By Cian Molloy - 02 October, 2017
We need Lay Canons from the coal-face secular disciplines of politics and medicine; and Ecumenical Canons from the broad range of Christian and religious traditions.
The former President of Ireland, Mary McAleese, and a Jesuit priest, Fr David Tuohy, were among the first four honorary canons to be appointed and installed to the chapter of the Church of Ireland’s Christ Church Cathedral in Dublin this weekend.
Last May, the Church of Ireland’s General Synod passed a bill to allow for the appointment of honorary canons as a means of giving recognition to ‘lay people who had given particular and distinguished service to cathedral or public life’ and that such appointments would reflect ‘the cathedral’s mission and ministry in the city amid a changing ecumenical culture’.

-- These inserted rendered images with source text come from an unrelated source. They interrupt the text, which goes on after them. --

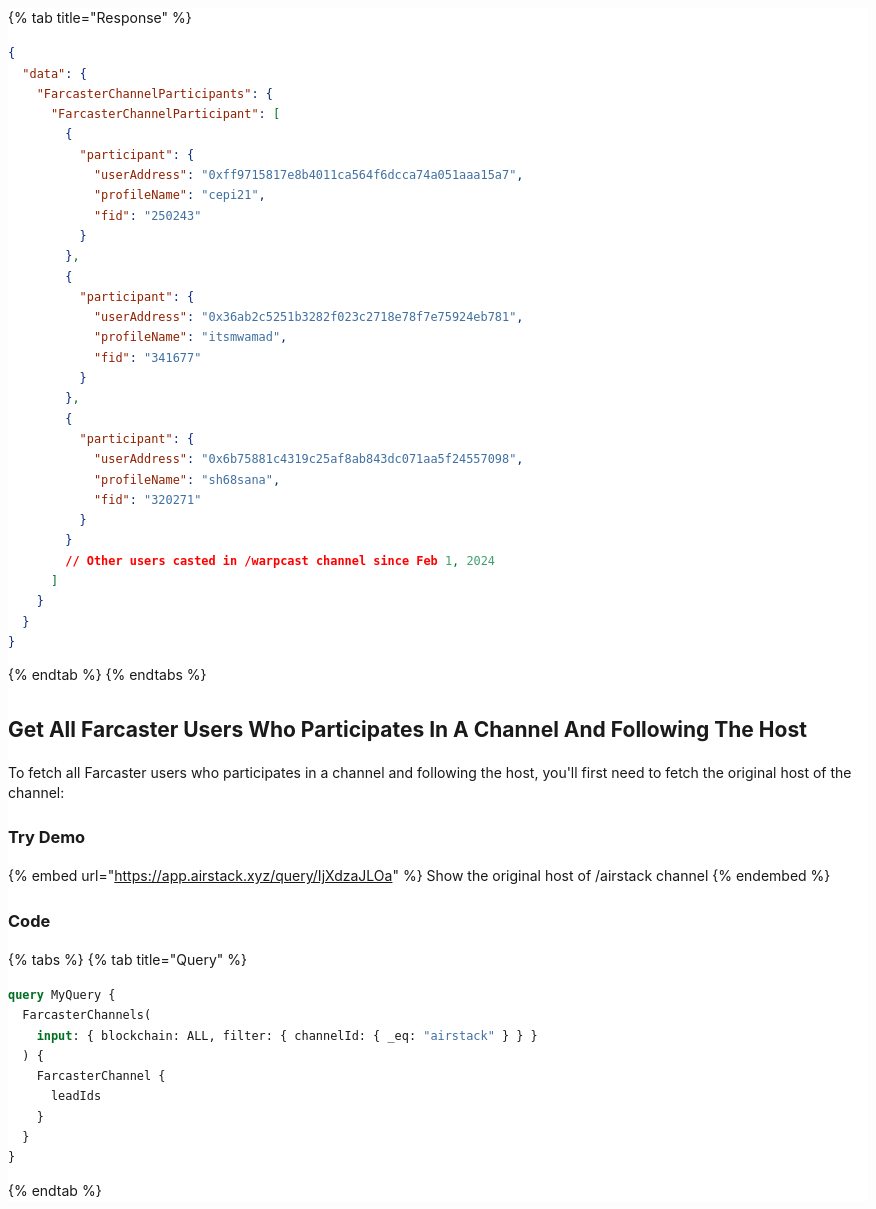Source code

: {% tab title="Response" %}
```json
{
  "data": {
    "FarcasterChannelParticipants": {
      "FarcasterChannelParticipant": [
        {
          "participant": {
            "userAddress": "0xff9715817e8b4011ca564f6dcca74a051aaa15a7",
            "profileName": "cepi21",
            "fid": "250243"
          }
        },
        {
          "participant": {
            "userAddress": "0x36ab2c5251b3282f023c2718e78f7e75924eb781",
            "profileName": "itsmwamad",
            "fid": "341677"
          }
        },
        {
          "participant": {
            "userAddress": "0x6b75881c4319c25af8ab843dc071aa5f24557098",
            "profileName": "sh68sana",
            "fid": "320271"
          }
        }
        // Other users casted in /warpcast channel since Feb 1, 2024
      ]
    }
  }
}
```
{% endtab %}
{% endtabs %}

## Get All Farcaster Users Who Participates In A Channel And Following The Host

To fetch all Farcaster users who participates in a channel and following the host, you'll first need to fetch the original host of the channel:

### Try Demo

{% embed url="https://app.airstack.xyz/query/IjXdzaJLOa" %}
Show the original host of /airstack channel
{% endembed %}

### Code

{% tabs %}
{% tab title="Query" %}
```graphql
query MyQuery {
  FarcasterChannels(
    input: { blockchain: ALL, filter: { channelId: { _eq: "airstack" } } }
  ) {
    FarcasterChannel {
      leadIds
    }
  }
}
```
{% endtab %}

During choral evensong at the cathedral on Sunday afternoon, Dr McAleese and Trinity College Professor of Psychiatry Jim Lucey were installed as honorary lay canons and Fr Tuohy and Clontarf Presbyterian minister Rev Lorraine Kennedy-Ritchie were installed as honorary ecumenical canons.
“All four of them, first and foremost, represent themselves,” said the Church of Ireland Archbishop of Dublin, Michael Jackson. “They represent the contribution they have made to life for others and with others, in a wide range of fields and over sustained periods of time. This has been both professional and personal. This has been by public duty and by personal conviction. Each and all of them can and do instruct us, inform us and inspire us in regard to what it is to live a life of service and leadership in contemporary Ireland.”
Archbishop Jackson continued, “One major dividing line that has opened up between church and society is that of the division between opinion and fact. Too often opinion seems to be enough, sufficient, adequate inside the church; opinion will not take you very far in the much more factual, operational world outside the church. For this reason among others, we need Lay Canons from the coal-face secular disciplines of politics and medicine; and Ecumenical Canons from the broad range of Christian and religious traditions, in this case the Roman Catholic and the Presbyterian traditions in a year when we commemorate Reformation 500. In this year we remember that the fulcrum of Reformed thinking and the responses to it in seventeenth century Europe were what some interestingly refer to as the Copernican Revolution of Martin Luther. Both the Jesuit and the Calvinist traditions are part of this fascinating and fast-moving story of political and ecclesiastical history. Their contemporary presence with us as Ecumenical Canons is an enrichment of our total understanding of ourselves and of our place in today’s Ireland.”
Born a Catholic in the Ardoyne district of north Belfast, Mary McAleese served two terms as President of the Republic of Ireland from 1997 to 2011, during which time she undertook several successful initiatives to ‘build bridges’ with Northern Ireland’s Protestant community. She caused consternation in some Catholic circles after she took communion at a service at Christ Church Cathedral in 1997. A notable milestone in her Presidency was that she invited Queen Elizabeth II of the United Kingdom, who is also Supreme Governor of the Church of England, to make the first state visit by a British monarch to the Irish Republic in 2011. At present, Mary McAleese is serving as a Professor of Irish Studies at St Mary’s University, Twickenham, which is the largest Catholic third-level institution in the UK. She is also studying for a doctorate in canon law, after having earned a degree in that discipline from the Gregorian University in Rome.
Fr David Tuohy SJ is a noted Jesuit educationalist who has previously preached at Christ Church Cathedral. He served as project director of the Le Chéile Schools Trust, which provides trusteeship services – legal, financial and inspirational – for the schools of 14 religious congregations. He is the author of the book, Denominational Education and Politics; Ireland in a European Context, which aims to clarify the terminology used in debates about Church patronage in education. When the book was launched in 2013, Archbishop Jackson spoke at that event.